• [EXCERPT TO READ]
........

Children's MMA Growing in Popularity

Children's MMA Growing in Popularity

Mixed Martial Arts is very popular in America, but another form is quickly gaining steam. Children’s MMA–or Pankration–is one of the fastest growing sports for young kids.

It is no surprise there are many critics of this sport:

It is estimated that three million boys and girls, some as young as five-years-old launch themselves at each other weekly across the nation engaged in Pankration – some wearing no head protection and throwing punches boasting gloves little more than one-inch thick.

The critics think the sport will have an effect on their behavior while supporters think it is no different than boxing or other martial arts. 

Photographer Sebastian Montalvo, who traveled the country and documented the sport, said the parents help the sport grow. 

‘Are you OK?’ Montalvo heard the referee asking Mason as tears streamed down his face. ‘Do you want to stop fighting?’.

His father urged his son to stay in the ring.

Indeed, Montalvo said that the key aspect of kid’s MMA was how competitive the parents are.

‘They’re mega-competitive,’ Montalvo said. They ‘love their kids 100%’ and ‘they just want them to win.’

In 2011, The Sun Sentinel said doctors are worried about kids who are overtraining for the sport. Dr. Paul Meli, medical director of Meli Orthopedics and Sports Medicine in Fort Lauderdale, said boys are not skeletally mature even at 14 years of age. Dr. Jeremy Frank, a pediatric orthopedic surgeon, said MMA could lead to many wears and tears on such a young body. The kids are very competitive, and they take on too much at one time. Their bodies are not meant to sustain such harsh conditions. 

“If they break a bone, that surgery is different than what you’d do on adults because of growth plates,” Frank says. “And if a child tears a ligament, say an ACL, you can’t do the reconstruction on adults that you’d do on a kid. It would affect their growth.”

But Frank wants to be clear: MMA is OK, if…

“It’s just a matter of being well-instructed, careful and cautious,” he says. “Just like anything else you do.”

........

• [SUPPLIED DATA]

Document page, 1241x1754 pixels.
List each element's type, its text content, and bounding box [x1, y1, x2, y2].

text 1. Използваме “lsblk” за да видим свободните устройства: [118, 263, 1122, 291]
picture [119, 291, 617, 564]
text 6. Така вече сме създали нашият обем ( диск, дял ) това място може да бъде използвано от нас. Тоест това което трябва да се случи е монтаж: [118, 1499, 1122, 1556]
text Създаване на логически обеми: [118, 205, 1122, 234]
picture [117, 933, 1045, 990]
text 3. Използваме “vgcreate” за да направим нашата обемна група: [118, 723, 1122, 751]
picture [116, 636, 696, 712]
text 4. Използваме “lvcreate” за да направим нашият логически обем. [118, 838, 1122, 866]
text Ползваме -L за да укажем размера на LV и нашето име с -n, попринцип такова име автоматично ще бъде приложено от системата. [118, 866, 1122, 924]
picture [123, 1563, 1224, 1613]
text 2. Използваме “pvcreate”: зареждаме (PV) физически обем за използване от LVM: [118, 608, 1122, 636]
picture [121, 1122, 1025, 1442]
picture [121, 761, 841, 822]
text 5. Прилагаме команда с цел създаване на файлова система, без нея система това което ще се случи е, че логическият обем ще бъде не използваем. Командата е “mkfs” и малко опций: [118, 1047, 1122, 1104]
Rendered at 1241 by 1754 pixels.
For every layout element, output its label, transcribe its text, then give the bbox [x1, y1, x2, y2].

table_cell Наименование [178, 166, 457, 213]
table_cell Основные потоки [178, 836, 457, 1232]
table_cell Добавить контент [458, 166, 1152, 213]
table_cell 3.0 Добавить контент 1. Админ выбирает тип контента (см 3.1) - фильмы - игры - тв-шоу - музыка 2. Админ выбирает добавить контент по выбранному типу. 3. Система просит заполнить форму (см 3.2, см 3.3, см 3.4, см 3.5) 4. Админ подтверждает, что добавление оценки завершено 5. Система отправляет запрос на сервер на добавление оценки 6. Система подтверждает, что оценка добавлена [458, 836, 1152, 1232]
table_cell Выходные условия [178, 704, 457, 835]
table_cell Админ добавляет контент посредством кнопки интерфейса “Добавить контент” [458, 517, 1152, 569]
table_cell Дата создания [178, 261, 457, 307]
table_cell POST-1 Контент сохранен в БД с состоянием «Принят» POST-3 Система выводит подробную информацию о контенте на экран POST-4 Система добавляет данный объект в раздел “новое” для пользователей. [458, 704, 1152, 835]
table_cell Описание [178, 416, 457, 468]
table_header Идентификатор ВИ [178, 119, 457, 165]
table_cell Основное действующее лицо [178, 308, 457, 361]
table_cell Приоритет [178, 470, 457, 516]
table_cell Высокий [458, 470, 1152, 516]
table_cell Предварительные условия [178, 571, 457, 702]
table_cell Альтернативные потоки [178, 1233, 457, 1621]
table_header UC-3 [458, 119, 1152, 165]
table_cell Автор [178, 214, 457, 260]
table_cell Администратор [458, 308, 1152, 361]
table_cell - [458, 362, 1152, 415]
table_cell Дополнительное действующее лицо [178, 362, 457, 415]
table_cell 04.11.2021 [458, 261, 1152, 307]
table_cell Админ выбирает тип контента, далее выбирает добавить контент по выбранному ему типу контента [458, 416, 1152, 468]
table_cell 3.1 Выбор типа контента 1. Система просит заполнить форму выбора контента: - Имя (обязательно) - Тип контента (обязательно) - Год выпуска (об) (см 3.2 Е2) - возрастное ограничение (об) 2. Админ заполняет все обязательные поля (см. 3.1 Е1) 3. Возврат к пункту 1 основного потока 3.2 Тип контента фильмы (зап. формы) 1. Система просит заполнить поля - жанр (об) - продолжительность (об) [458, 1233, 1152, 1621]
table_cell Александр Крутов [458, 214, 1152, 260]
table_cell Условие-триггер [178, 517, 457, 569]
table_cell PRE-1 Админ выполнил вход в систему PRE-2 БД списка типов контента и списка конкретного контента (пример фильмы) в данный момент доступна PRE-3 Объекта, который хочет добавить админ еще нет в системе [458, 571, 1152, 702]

........

• [DIRECTIONS]
- a) Using the article on children's MMA, decide whether each statement agrees with the text. (i) Children's MMA is also called Pankration. (ii) Sebastian Montalvo said the parents hold the sport back. (iii) Dr. Paul Meli said boys are skeletally mature by 14 years of age.
- b) According to the article on children's MMA, how many children are estimated to take part in Pankration each week across the nation?

• [EXERCISE RESPONSES]
- a)
(i) Yes: "Children’s MMA–or Pankration–is one of the fastest growing sports for young kids."
(ii) No: "said the parents help the sport grow."
(iii) No: "boys are not skeletally mature even at 14 years of age."

- b) Three million boys and girls.